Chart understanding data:

►

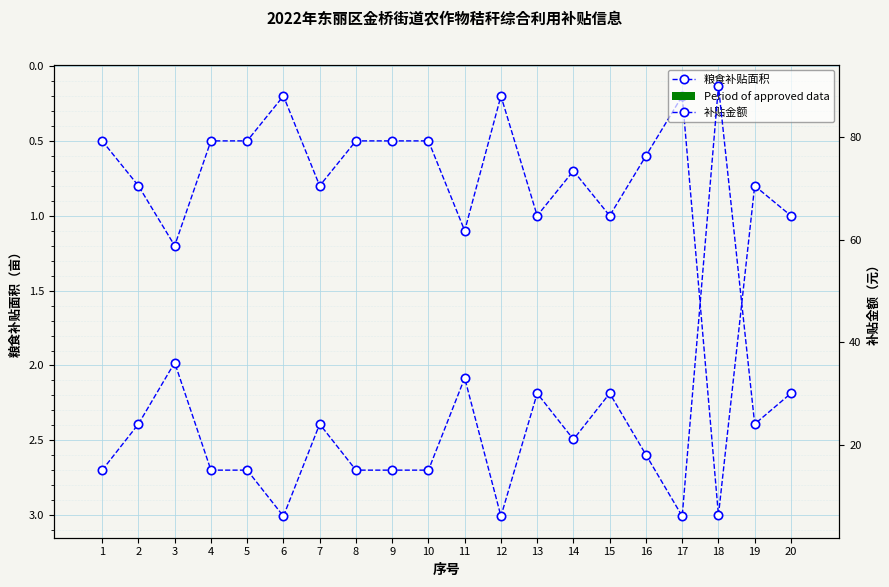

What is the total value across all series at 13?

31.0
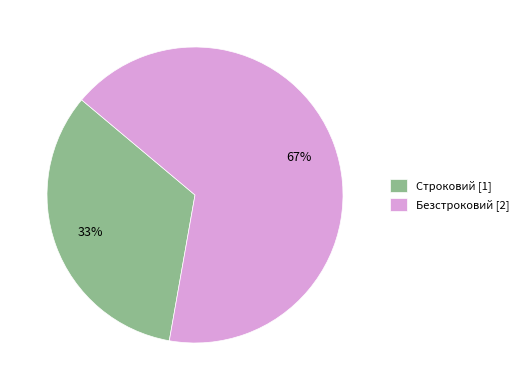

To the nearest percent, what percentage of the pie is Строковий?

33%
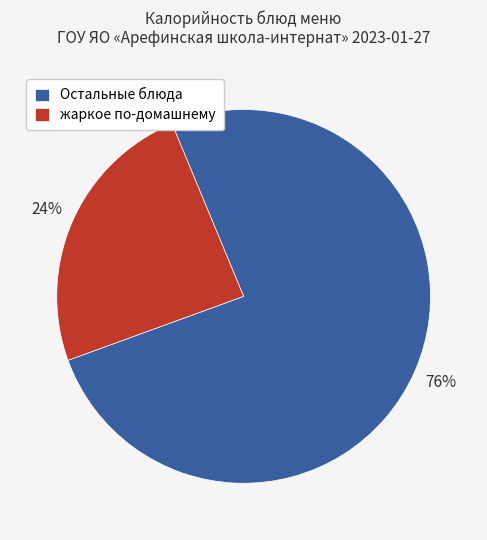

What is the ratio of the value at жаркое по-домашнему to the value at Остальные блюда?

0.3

◄

Brief: Write out the listing again with every "value" replaced by "amount" and everything else unchanged. Omit the pictures.

Response to the task:
What is the total amount across all series at 13?

31.0

To the nearest percent, what percentage of the pie is Строковий?

33%

What is the ratio of the amount at жаркое по-домашнему to the amount at Остальные блюда?

0.3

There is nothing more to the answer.